Well the flagellum do it and evolution is so creative surely it could have evolved organic "brushes" over a few billion years. If evolution is only a scavenger then where did so many remarkable original evolved traits come from, ie where were they scavenged from? I have to believe that wheeled creatures did not evolve simply because there was no need, ie they would not have been the "fittest".

-- Lars (lars@indy.net), September 10, 2001.

Lars:

I can't answer your question about original structures until you provide an example. The thing about evolution is, every structure evolved from a different structure. New structures have never appeared by magic.
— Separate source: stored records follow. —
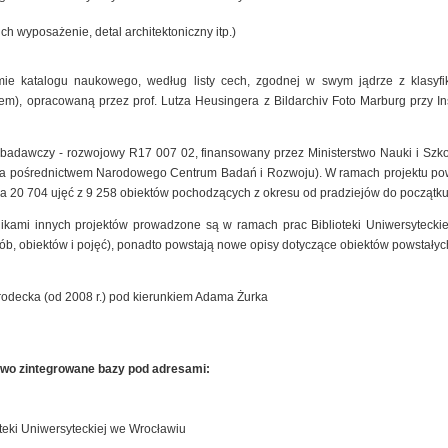
ich wyposażenie, detal architektoniczny itp.)
mie katalogu naukowego, według listy cech, zgodnej w swym jądrze z klasyfik
), opracowaną przez prof. Lutza Heusingera z Bildarchiv Foto Marburg przy Insty
t badawczy - rozwojowy R17 007 02, finansowany przez Ministerstwo Nauki i Szk
 za pośrednictwem Narodowego Centrum Badań i Rozwoju). W ramach projektu pow
a 20 704 ujęć z 9 258 obiektów pochodzących z okresu od pradziejów do początku
nikami innych projektów prowadzone są w ramach prac Biblioteki Uniwersyteck
sób, obiektów i pojęć), ponadto powstają nowe opisy dotyczące obiektów powstałyc
rodecka (od 2008 r.) pod kierunkiem Adama Żurka
owo zintegrowane bazy pod adresami:
teki Uniwersyteckiej we Wrocławiu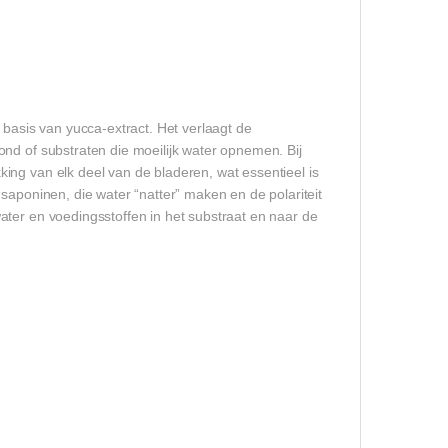
 basis van yucca-extract. Het verlaagt de
nd of substraten die moeilijk water opnemen. Bij
ing van elk deel van de bladeren, wat essentieel is
saponinen, die water “natter” maken en de polariteit
ater en voedingsstoffen in het substraat en naar de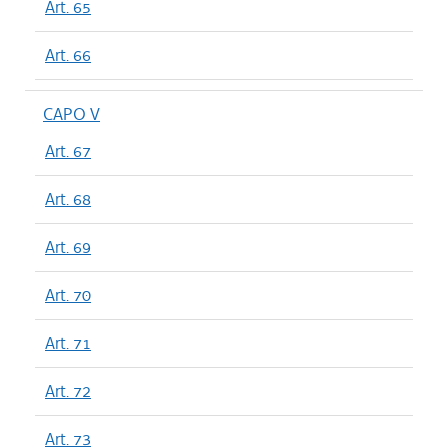
Art. 65
Art. 66
CAPO V
Art. 67
Art. 68
Art. 69
Art. 70
Art. 71
Art. 72
Art. 73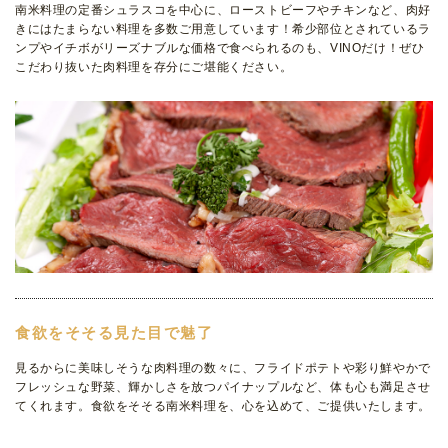
南米料理の定番シュラスコを中心に、ローストビーフやチキンなど、肉好
きにはたまらない料理を多数ご用意しています！希少部位とされているラ
ンプやイチボがリーズナブルな価格で食べられるのも、VINOだけ！ぜひ
こだわり抜いた肉料理を存分にご堪能ください。
食欲をそそる見た目で魅了
見るからに美味しそうな肉料理の数々に、フライドポテトや彩り鮮やかで
フレッシュな野菜、輝かしさを放つパイナップルなど、体も心も満足させ
てくれます。食欲をそそる南米料理を、心を込めて、ご提供いたします。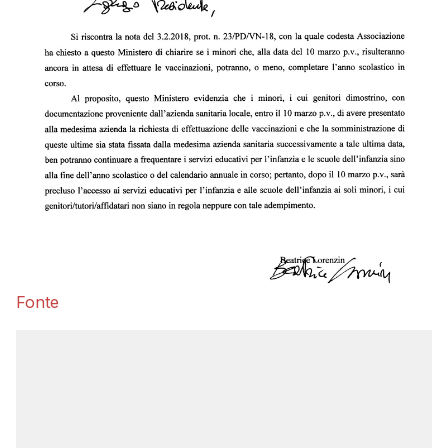
Fonte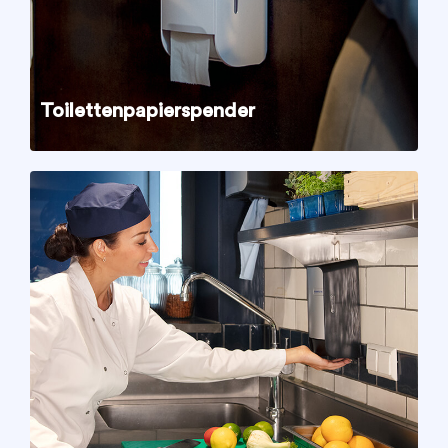
Toilettenpapierspender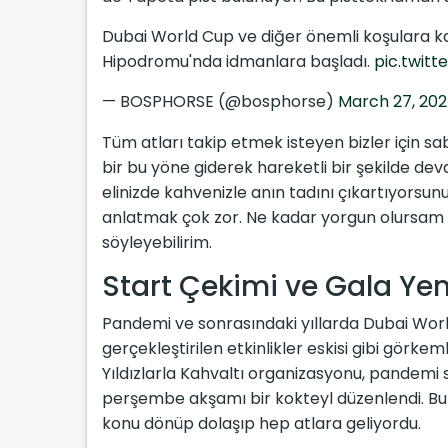
Dubai World Cup ve diğer önemli koşulara k
Hipodromu'nda idmanlara başladı.
pic.twitt
— BOSPHORSE (@bosphorse)
March 27, 20
Tüm atları takip etmek isteyen bizler için s
bir bu yöne giderek hareketli bir şekilde de
elinizde kahvenizle anın tadını çıkartıyorsu
anlatmak çok zor. Ne kadar yorgun olursam o
söyleyebilirim.
Start Çekimi ve Gala Ye
Pandemi ve sonrasındaki yıllarda Dubai Wor
gerçekleştirilen etkinlikler eskisi gibi gör
Yıldızlarla Kahvaltı organizasyonu, pandemi s
perşembe akşamı bir kokteyl düzenlendi. Bur
konu dönüp dolaşıp hep atlara geliyordu.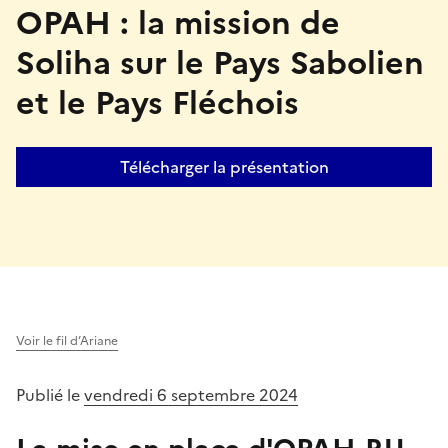
OPAH : la mission de
Soliha sur le Pays Sabolien
et le Pays Fléchois
Télécharger la présentation
Voir le fil d’Ariane
Publié le
vendredi 6 septembre 2024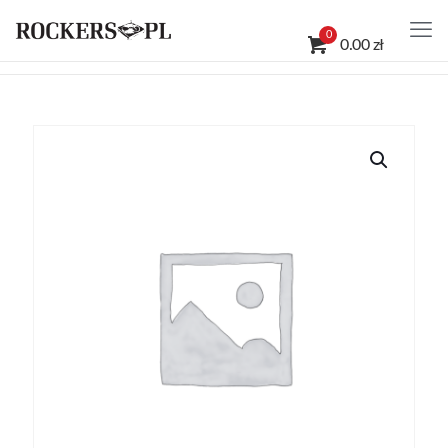
0
0.00 zł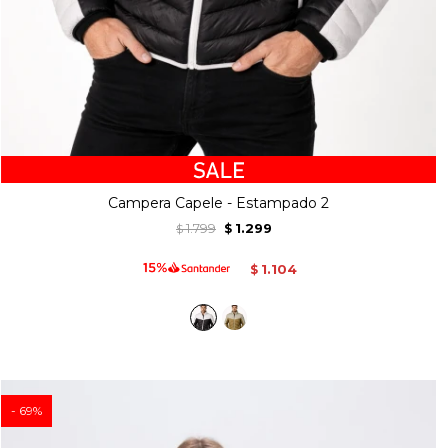
Campera Capele - Estampado 2
1.799
1.299
$
$
1.104
$
69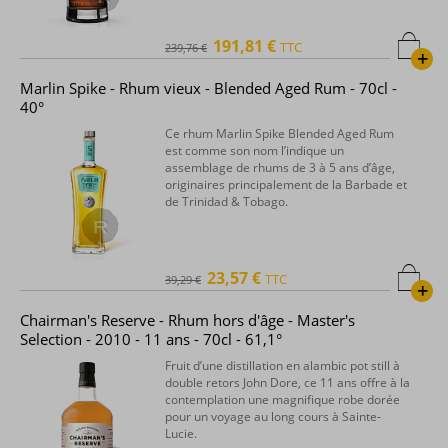
191,81 €
TTC
239,76 €
+
Marlin Spike - Rhum vieux - Blended Aged Rum - 70cl -
40°
Ce rhum Marlin Spike Blended Aged Rum
est comme son nom l’indique un
assemblage de rhums de 3 à 5 ans d’âge,
originaires principalement de la Barbade et
de Trinidad & Tobago.
23,57 €
TTC
39,29 €
+
Chairman's Reserve - Rhum hors d'âge - Master's
Selection - 2010 - 11 ans - 70cl - 61,1°
Fruit d’une distillation en alambic pot still à
double retors John Dore, ce 11 ans offre à la
contemplation une magnifique robe dorée
pour un voyage au long cours à Sainte-
Lucie.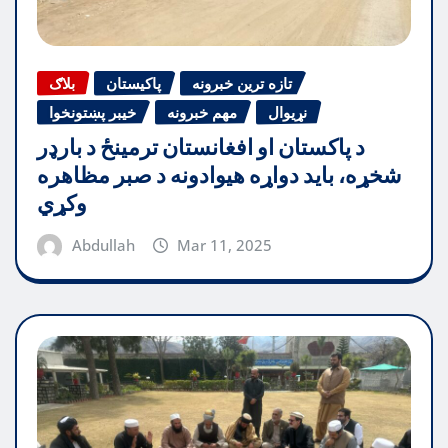
تازه ترین خبرونه
پاکیستان
بلاګ
نړیوال
مهم خبرونه
خیبر پښتونخوا
د پاکستان او افغانستان ترمینځ د بارډر
شخړه، باید دواړه هیوادونه د صبر مظاهره
وکړي
Abdullah
Mar 11, 2025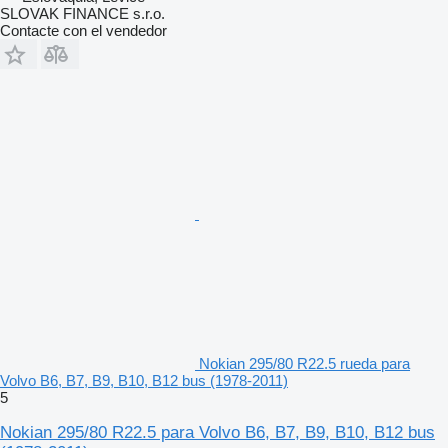
SLOVAK FINANCE s.r.o.
Contacte con el vendedor
Nokian 295/80 R22.5 rueda para
Volvo B6, B7, B9, B10, B12 bus (1978-2011)
5
Nokian 295/80 R22.5 para Volvo B6, B7, B9, B10, B12 bus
The flagellum barely works, and only because nutrient transfer from the "axle" to the "wheel" can only happen on microscopic scales. Stephen Jay Gould discussed this at some length in one of his essays. Gould holds that the mechanical problems on larger scales are insurmountable.

As for wheels serving no sufficiently useful purpose, this is pure blue sky speculation. Certainly we have found countless uses for wheels in a boggling number of forms. It's hard to believe nature could not find any, but who could possibly say?

-- Flint (flintc@mindspring.com), September 10, 2001.



Flint--

Actually, I think a tractor tread would be far more successful an adaptation than an evolved roller skate. As they say, time will tell (a billion years or so).

Flora--

Do I think you would lead me astray? Do I think the pope is a Catholic?

"Roundness" I see (don't forget turtles), but rotary motion I don't.

IMO armadilloes have too many peccadilloes.

Cherri--

"The atom", interesting. When I studied physics, they were still diagramming atoms as solar systems. I have not kept up on nuclear matters. Do you know how atoms are portrayed nowadays? Has anyone ever "seen" an atom? I visualize a blob of pulsing light.